Crépuscule (Mysticisme, gore et pâte à modeler)

crépuscule

genre: animation, trash, gore, inclassable (interdit aux moins de 16 ans)
Année: 2011
durée: 20 minutes

L'histoire : Un couple à l'aube de l'Humanité. Dans une forêt d'arbres morts où ne règne que la désolationk l'homme et la femme découvrent leur corps et copulent à l'envie. Ils ne savent pas qu'ils sont observés par une multitude de démons qui convoitent avec jalousie le sexe du mâle afin de féconder la femelle.

La critique :

Un an avant de présenter son très malsain Thanatomorphose à la face des spécialistes du cinéma underground, le réalisateur canadien, Eric Falardeau, s'essaya au film d'animation avec ce curieux court-métrage, nommé Crépucule. Un film réalisé à base de pâte à modeler qui, par certains côtés de son propos sombre, pourrait se trouver quelques similitudes avec l'abominable Where the dead go to die, qui apparaîtra un an plus tard. Sans aller jusqu'aux extrémités blasphématoires du film de ScreamerClauz, on peut reconnaître aisément à ce Crépuscule une nette influence sataniste, tout du moins avec des velléités anti-religieuses clairement affichées.
Eric Falardeau doit d'ailleurs avoir de sérieux problèmes d'introspection mystique puisqu'en dehors de son fameux Thanatomorphose, il réalisa un autre court-métrage (fait d'acteurs de chair et de sang, celui-là), nommé Purgatory, qui délivrait largement son lot d'hémoglobine surnaturelle.
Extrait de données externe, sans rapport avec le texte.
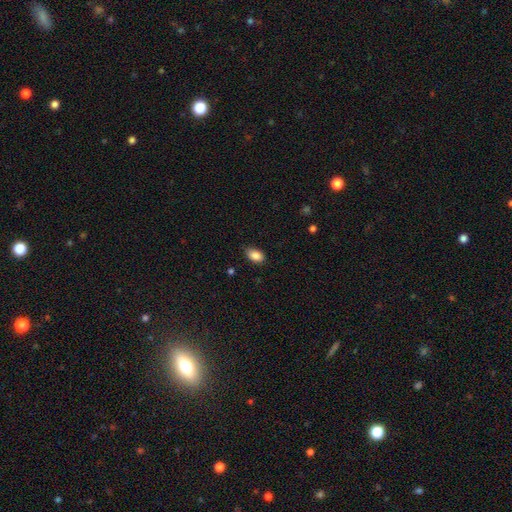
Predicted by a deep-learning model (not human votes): Smooth or featured? smooth (88%)
How rounded? in between (90%)
Merging? none (82%)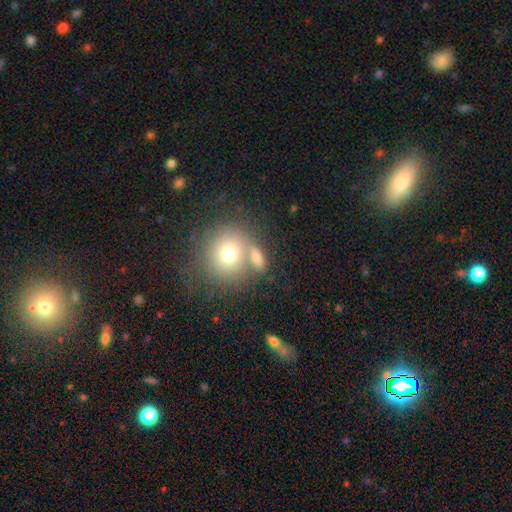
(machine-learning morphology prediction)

Intéressant et prometteur cinéaste ce Falardeau. Ses premières oeuvres sont bien sûr truffées de nombreux défauts, mais force est de constater que le bonhomme possède un univers bien à lui. Au cours d'une récente interview, le réalisateur avoue qu'il a puisé ses inspirations dans des classiques tels que Blue Holocaust de Joe d'Amato, ou encore le célébrissime Massacre à la Tronçonneuse de Tobe Hooper. Autrement dit, putréfaction et morbidité sont les deux mamelles de son cinéma.
Thanatomorphose en sera une démontration "éclatante". Crépuscule s'inscrit dans la lignée de ces oeuvres énigamtiques qui posent plus de questions qu'elles n'apportent de réponses. Attention, SPOILERS ! Le jour se lève sur une forêt d'arbres morts. Dans ce paysage de désolation et tandis que le brouillard se dissipe, une créature étrange apparaît. Une sorte de démon au long visage inexpressif, les yeux fermés comme cousus, avec des ailes recroquevillées dans le dos.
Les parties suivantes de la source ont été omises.